The answer must consist only of the lines in the records below from the line with "Heritage Poetry Festival" to the line with "morgens für so", both included, copied word for word with every picture left out.

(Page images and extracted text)
▼

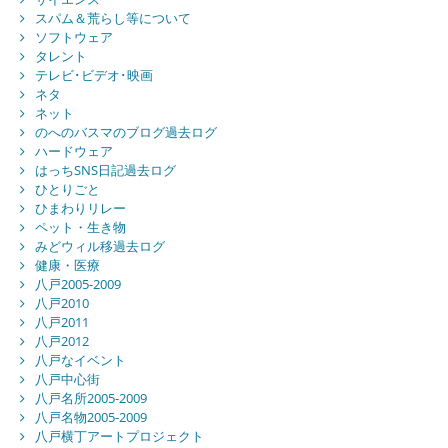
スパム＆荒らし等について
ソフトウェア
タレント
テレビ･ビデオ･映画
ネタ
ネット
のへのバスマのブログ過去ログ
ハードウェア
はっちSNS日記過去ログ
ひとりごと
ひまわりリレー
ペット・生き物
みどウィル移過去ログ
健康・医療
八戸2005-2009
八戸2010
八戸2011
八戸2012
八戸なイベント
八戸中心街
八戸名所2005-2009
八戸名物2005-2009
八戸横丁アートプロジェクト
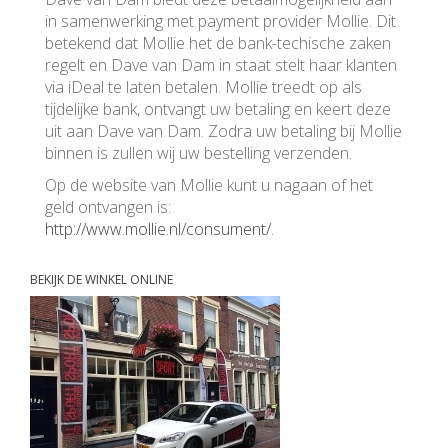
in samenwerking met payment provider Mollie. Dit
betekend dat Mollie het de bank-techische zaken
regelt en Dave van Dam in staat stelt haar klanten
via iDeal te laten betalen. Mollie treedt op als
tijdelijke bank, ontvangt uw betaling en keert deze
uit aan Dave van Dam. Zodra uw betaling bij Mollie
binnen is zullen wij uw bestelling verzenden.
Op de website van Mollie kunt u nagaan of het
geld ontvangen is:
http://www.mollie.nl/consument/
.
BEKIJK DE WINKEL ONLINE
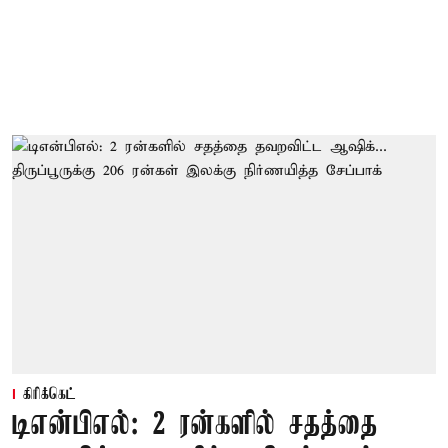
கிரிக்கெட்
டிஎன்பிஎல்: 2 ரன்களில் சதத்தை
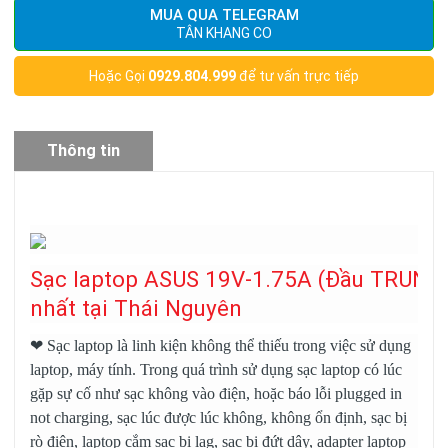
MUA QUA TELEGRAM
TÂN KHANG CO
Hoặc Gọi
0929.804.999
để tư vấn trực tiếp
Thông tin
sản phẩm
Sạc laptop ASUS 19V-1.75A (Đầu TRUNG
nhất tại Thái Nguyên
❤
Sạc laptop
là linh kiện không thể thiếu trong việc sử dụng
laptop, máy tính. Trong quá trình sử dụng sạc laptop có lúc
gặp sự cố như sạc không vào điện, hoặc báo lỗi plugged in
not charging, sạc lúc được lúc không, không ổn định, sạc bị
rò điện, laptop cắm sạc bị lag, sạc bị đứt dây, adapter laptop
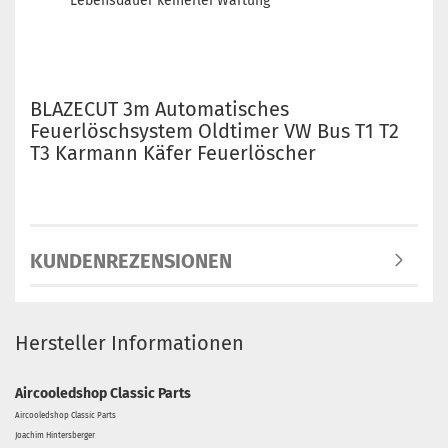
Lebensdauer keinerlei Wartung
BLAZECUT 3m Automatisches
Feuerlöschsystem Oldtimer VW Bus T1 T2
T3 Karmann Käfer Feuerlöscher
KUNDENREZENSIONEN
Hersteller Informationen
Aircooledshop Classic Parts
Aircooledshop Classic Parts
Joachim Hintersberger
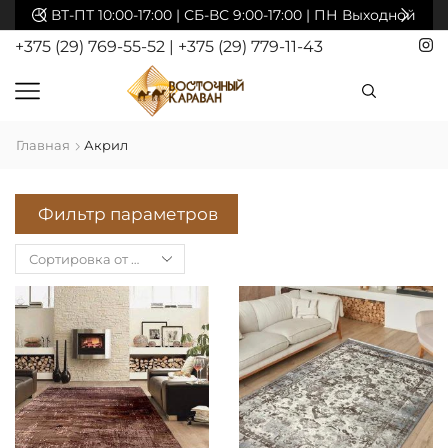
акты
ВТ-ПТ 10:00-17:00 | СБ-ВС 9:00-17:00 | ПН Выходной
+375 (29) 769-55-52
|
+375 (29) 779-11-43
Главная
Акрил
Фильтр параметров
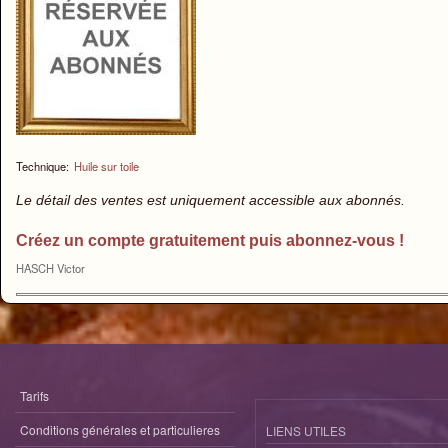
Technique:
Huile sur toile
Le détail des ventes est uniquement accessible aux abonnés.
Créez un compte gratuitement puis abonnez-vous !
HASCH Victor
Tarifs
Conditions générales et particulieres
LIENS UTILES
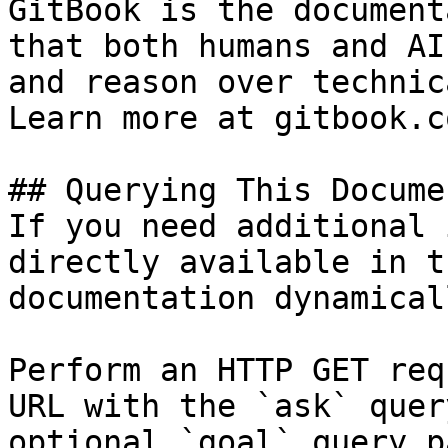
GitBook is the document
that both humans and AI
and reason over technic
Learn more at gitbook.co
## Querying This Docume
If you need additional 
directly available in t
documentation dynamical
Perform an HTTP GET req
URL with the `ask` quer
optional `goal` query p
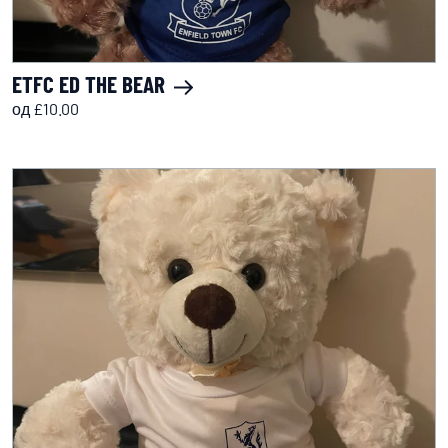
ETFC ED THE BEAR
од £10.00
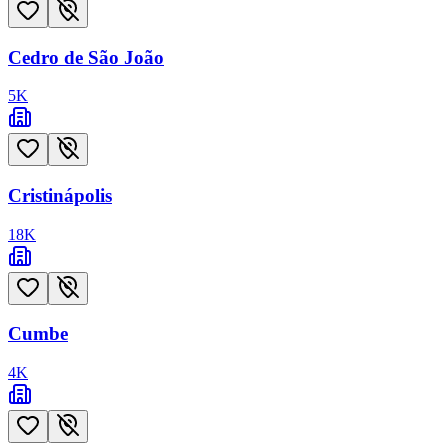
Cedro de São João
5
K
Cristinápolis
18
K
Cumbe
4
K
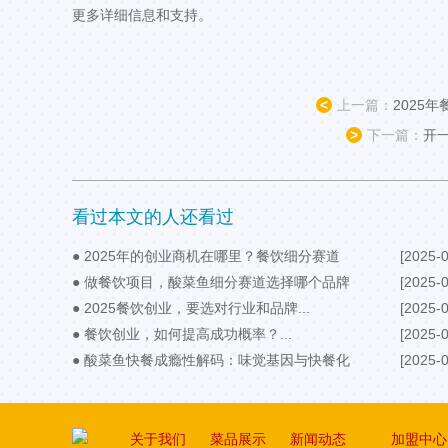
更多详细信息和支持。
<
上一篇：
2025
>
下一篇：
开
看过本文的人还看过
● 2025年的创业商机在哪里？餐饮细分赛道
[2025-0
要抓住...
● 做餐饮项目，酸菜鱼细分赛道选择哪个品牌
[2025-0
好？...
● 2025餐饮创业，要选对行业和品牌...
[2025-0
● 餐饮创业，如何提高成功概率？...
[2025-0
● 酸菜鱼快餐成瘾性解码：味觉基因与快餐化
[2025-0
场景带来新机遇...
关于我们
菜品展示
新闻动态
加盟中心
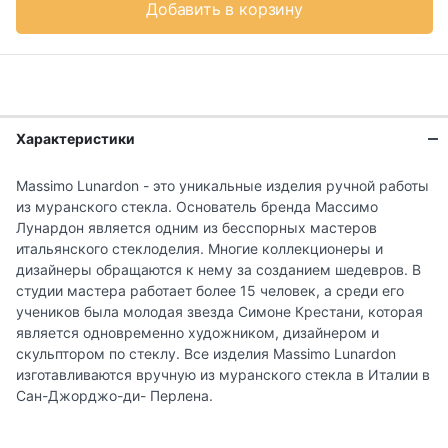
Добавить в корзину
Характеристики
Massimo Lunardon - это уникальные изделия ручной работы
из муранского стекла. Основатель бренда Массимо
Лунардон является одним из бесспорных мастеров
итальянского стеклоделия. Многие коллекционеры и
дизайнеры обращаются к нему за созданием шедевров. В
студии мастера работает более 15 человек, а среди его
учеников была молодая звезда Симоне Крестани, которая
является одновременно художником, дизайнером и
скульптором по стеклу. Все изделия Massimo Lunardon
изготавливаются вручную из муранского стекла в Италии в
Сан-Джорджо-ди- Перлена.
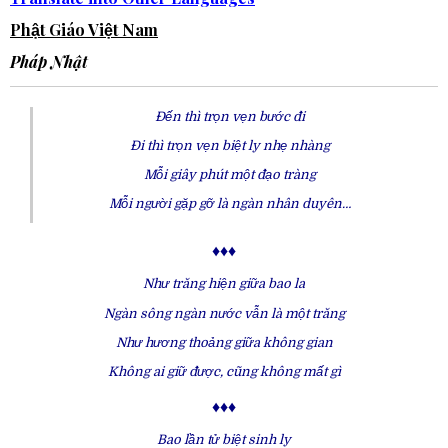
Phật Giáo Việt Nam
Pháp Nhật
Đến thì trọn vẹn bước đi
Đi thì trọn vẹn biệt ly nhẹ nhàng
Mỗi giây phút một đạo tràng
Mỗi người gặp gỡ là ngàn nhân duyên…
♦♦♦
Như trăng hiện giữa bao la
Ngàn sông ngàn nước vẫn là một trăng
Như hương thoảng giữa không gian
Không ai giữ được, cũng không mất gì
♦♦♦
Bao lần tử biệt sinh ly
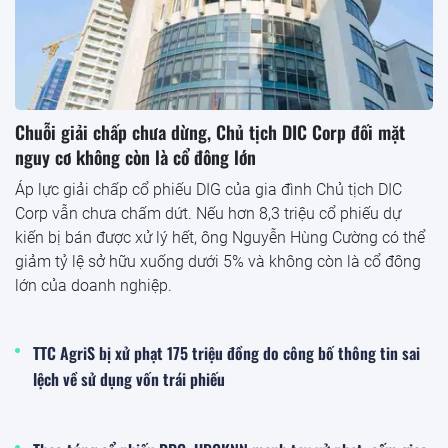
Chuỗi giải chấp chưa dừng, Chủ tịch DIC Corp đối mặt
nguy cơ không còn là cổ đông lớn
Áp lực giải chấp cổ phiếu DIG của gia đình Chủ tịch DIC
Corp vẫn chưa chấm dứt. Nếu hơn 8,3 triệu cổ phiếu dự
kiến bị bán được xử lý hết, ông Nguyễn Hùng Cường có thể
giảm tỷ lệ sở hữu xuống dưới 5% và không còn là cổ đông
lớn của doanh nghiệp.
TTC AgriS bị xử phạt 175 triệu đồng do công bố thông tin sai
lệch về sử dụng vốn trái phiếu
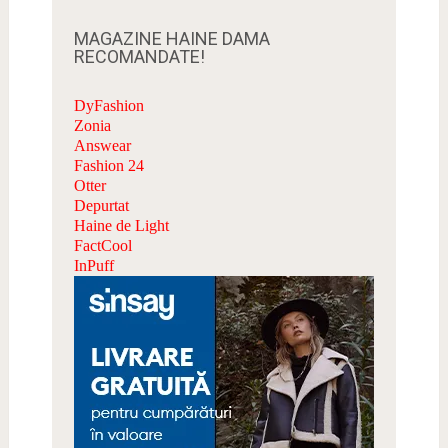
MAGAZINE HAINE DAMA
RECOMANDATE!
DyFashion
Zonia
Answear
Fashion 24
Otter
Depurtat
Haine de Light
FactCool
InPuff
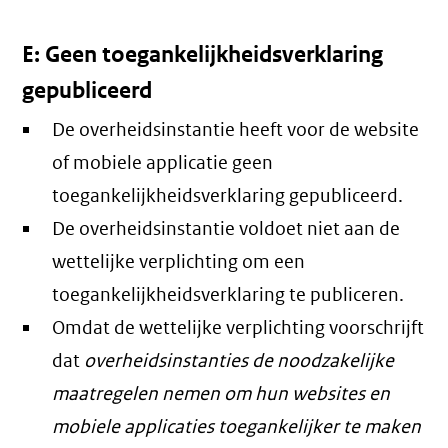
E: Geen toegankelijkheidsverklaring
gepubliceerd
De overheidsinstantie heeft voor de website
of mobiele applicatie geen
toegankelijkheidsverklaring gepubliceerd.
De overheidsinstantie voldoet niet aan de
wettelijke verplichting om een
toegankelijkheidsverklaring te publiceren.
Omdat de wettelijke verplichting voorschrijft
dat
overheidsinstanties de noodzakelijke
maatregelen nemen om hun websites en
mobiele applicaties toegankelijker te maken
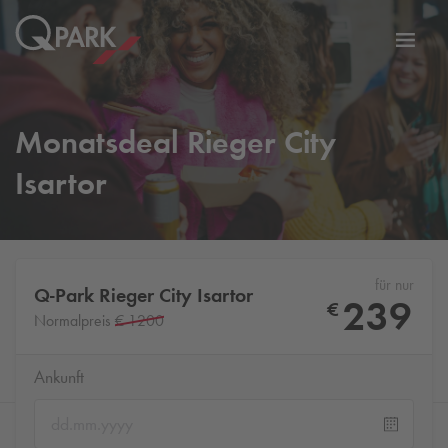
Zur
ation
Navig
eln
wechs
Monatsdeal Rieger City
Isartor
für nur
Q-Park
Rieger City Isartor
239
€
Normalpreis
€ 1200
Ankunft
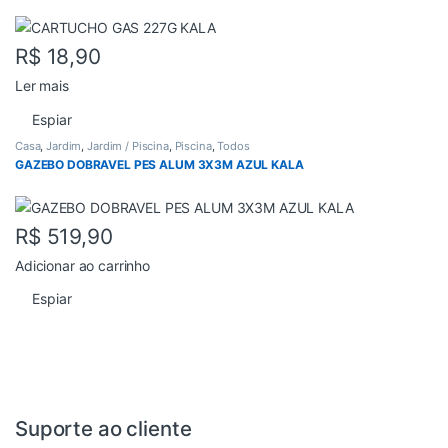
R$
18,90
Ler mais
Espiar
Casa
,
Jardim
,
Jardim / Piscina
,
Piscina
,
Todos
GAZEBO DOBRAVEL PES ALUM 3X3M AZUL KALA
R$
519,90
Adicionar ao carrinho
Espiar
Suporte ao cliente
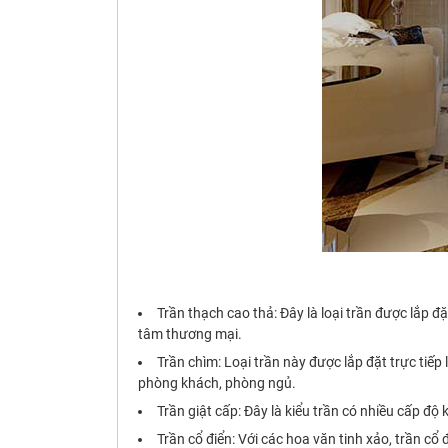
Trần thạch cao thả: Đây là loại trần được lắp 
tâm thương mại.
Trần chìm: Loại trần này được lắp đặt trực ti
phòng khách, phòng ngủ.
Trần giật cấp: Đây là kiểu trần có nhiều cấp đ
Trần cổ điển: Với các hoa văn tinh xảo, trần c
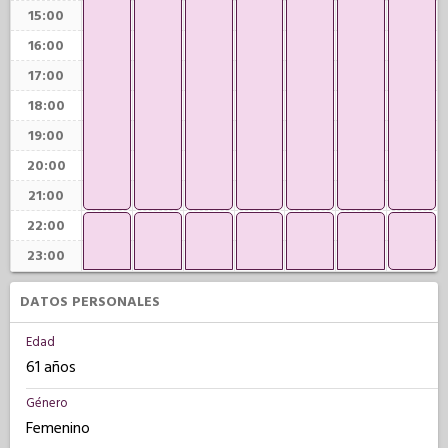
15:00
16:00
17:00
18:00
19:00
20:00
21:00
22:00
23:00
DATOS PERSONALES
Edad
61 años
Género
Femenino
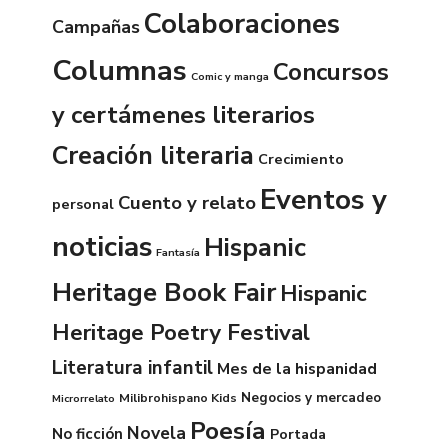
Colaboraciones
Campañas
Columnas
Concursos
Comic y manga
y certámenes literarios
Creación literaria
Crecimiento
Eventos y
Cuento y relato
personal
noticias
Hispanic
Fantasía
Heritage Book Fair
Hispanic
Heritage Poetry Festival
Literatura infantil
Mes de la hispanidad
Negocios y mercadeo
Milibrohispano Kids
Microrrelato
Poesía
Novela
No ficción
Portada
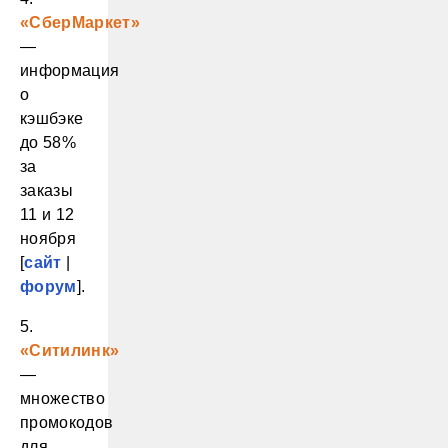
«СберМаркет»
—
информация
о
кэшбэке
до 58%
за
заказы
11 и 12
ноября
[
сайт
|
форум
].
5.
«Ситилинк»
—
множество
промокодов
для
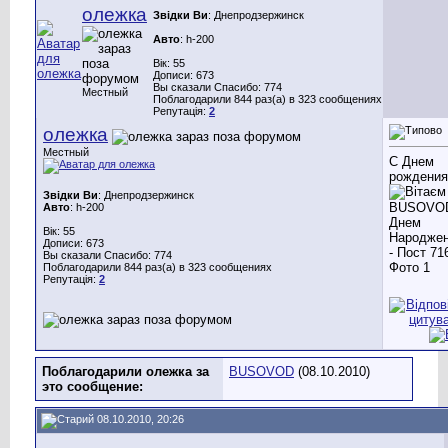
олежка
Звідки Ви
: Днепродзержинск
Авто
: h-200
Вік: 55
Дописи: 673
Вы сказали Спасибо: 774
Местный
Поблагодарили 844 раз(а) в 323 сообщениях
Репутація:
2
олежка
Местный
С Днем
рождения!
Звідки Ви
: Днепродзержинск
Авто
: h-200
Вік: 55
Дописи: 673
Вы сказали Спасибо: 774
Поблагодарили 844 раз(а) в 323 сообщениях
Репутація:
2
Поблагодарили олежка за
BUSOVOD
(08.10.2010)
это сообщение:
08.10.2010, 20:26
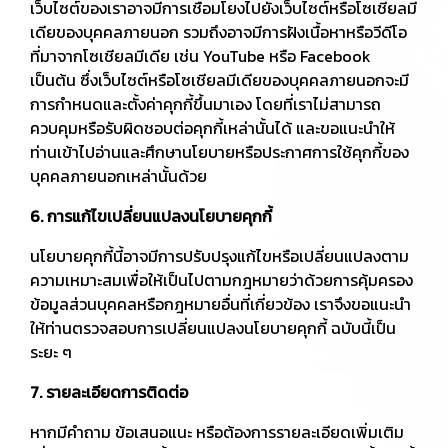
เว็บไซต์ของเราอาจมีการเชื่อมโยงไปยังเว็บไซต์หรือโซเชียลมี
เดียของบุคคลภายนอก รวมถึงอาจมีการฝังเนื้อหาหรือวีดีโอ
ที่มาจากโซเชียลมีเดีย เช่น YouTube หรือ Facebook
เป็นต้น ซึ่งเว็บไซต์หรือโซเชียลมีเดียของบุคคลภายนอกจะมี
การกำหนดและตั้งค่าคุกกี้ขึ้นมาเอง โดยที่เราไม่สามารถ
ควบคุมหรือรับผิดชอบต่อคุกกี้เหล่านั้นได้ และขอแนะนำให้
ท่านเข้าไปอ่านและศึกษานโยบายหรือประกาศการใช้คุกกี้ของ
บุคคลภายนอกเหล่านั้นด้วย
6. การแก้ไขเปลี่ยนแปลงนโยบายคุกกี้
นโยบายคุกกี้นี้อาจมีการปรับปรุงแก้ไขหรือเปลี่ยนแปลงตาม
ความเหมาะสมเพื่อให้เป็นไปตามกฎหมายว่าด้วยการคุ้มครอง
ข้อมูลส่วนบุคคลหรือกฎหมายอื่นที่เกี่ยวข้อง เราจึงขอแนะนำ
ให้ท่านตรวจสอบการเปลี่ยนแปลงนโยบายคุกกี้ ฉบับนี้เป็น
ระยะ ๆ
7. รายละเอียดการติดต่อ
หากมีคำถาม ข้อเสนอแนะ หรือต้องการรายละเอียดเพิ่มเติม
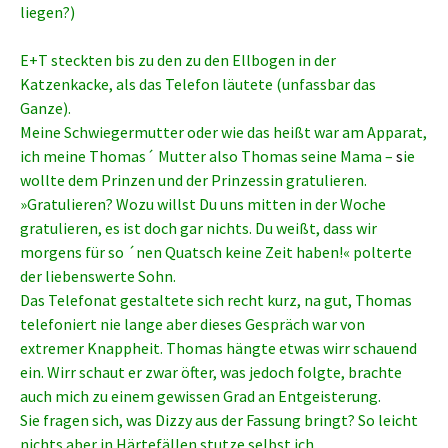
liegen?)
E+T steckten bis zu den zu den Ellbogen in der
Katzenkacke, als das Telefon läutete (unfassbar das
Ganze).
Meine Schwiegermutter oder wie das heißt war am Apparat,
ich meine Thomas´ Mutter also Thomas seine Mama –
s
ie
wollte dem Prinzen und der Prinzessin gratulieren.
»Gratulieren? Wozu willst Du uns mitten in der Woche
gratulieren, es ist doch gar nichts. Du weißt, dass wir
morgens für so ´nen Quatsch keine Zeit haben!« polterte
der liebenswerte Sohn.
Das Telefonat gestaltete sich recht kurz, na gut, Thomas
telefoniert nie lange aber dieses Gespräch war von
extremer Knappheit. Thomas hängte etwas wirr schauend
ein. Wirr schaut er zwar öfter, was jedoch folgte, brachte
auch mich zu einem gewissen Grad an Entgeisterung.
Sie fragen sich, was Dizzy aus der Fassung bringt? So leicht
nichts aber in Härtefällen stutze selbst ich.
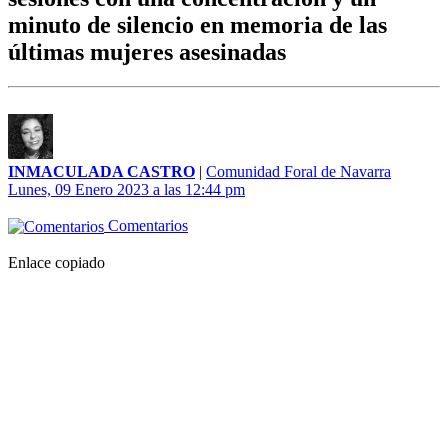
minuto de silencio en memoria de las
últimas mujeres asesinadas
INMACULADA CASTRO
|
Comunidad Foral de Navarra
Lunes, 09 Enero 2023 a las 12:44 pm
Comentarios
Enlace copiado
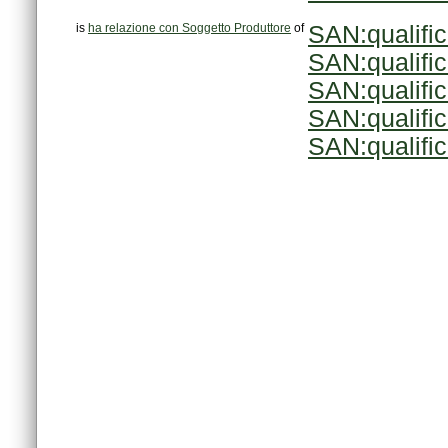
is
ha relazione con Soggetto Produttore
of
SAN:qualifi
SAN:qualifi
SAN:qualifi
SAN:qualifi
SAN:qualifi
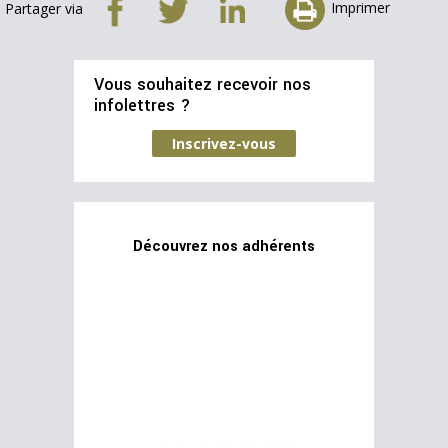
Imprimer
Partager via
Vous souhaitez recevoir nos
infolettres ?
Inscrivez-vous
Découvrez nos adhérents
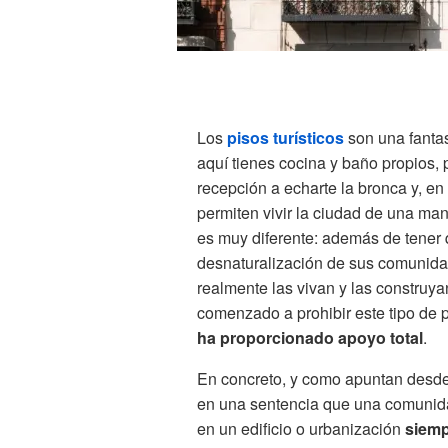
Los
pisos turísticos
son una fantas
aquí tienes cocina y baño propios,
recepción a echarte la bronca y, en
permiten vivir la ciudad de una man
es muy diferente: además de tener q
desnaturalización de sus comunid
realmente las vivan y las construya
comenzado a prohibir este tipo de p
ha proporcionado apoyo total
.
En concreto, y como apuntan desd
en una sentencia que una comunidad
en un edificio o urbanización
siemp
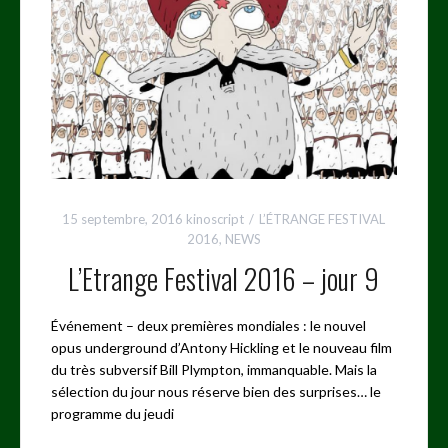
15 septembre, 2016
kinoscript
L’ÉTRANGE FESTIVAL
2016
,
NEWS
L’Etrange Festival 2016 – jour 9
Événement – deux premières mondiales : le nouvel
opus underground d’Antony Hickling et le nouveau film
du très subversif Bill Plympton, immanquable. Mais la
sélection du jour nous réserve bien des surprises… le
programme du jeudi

▲

» COMPLETED TASK:
Heritage Poetry Festival
Literatura infantil
Mes de la hispanidad
Negocios y mercadeo
Milibrohispano Kids
Microrrelato
Poesía
Novela
No ficción
Portada
«СберМаркет»
—
информация
о
кэшбэке
до 58%
за
заказы
11 и 12
ноября
[
сайт
|
форум
].
5.
«Ситилинк»
—
множество
промокодов
для
олежка
Звідки Ви
: Днепродзержинск
Авто
: h-200
Вік: 55
Дописи: 673
Вы сказали Спасибо: 774
Местный
Поблагодарили 844 раз(а) в 323 сообщениях
Репутація:
2
олежка
Местный
С Днем
рождения!
Звідки Ви
: Днепродзержинск
Авто
: h-200
Вік: 55
Дописи: 673
Вы сказали Спасибо: 774
Поблагодарили 844 раз(а) в 323 сообщениях
Репутація:
2
Поблагодарили олежка за
BUSOVOD
(08.10.2010)
это сообщение:
08.10.2010, 20:26
เว็บไซต์ของเราอาจมีการเชื่อมโยงไปยังเว็บไซต์หรือโซเชียลมี
เดียของบุคคลภายนอก รวมถึงอาจมีการฝังเนื้อหาหรือวีดีโอ
ที่มาจากโซเชียลมีเดีย เช่น YouTube หรือ Facebook
เป็นต้น ซึ่งเว็บไซต์หรือโซเชียลมีเดียของบุคคลภายนอกจะมี
การกำหนดและตั้งค่าคุกกี้ขึ้นมาเอง โดยที่เราไม่สามารถ
ควบคุมหรือรับผิดชอบต่อคุกกี้เหล่านั้นได้ และขอแนะนำให้
ท่านเข้าไปอ่านและศึกษานโยบายหรือประกาศการใช้คุกกี้ของ
บุคคลภายนอกเหล่านั้นด้วย
6. การแก้ไขเปลี่ยนแปลงนโยบายคุกกี้
นโยบายคุกกี้นี้อาจมีการปรับปรุงแก้ไขหรือเปลี่ยนแปลงตาม
ความเหมาะสมเพื่อให้เป็นไปตามกฎหมายว่าด้วยการคุ้มครอง
ข้อมูลส่วนบุคคลหรือกฎหมายอื่นที่เกี่ยวข้อง เราจึงขอแนะนำ
ให้ท่านตรวจสอบการเปลี่ยนแปลงนโยบายคุกกี้ ฉบับนี้เป็น
ระยะ ๆ
7. รายละเอียดการติดต่อ
หากมีคำถาม ข้อเสนอแนะ หรือต้องการรายละเอียดเพิ่มเติม
liegen?)
E+T steckten bis zu den zu den Ellbogen in der
Katzenkacke, als das Telefon läutete (unfassbar das
Ganze).
Meine Schwiegermutter oder wie das heißt war am Apparat,
ich meine Thomas´ Mutter also Thomas seine Mama –
s
ie
wollte dem Prinzen und der Prinzessin gratulieren.
»Gratulieren? Wozu willst Du uns mitten in der Woche
gratulieren, es ist doch gar nichts. Du weißt, dass wir
morgens für so ´nen Quatsch keine Zeit haben!« polterte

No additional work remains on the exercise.